(INPUT MATERIAL Opens)

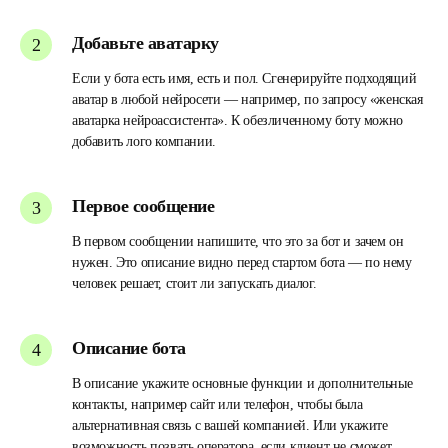
Добавьте аватарку
Если у бота есть имя, есть и пол. Сгенерируйте подходящий
аватар в любой нейросети — например, по запросу «женская
аватарка нейроассистента». К обезличенному боту можно
добавить лого компании.
Первое сообщение
В первом сообщении напишите, что это за бот и зачем он
нужен. Это описание видно перед стартом бота — по нему
человек решает, стоит ли запускать диалог.
Описание бота
В описание укажите основные функции и дополнительные
контакты, например сайт или телефон, чтобы была
альтернативная связь с вашей компанией. Или укажите
возможность позвать оператора, если клиент не сможет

(INPUT MATERIAL Closes)

ACTION ITEM: Provide only the count of lines in the records above that hold the word "бота".

RESPONSE TO THE TASK: 3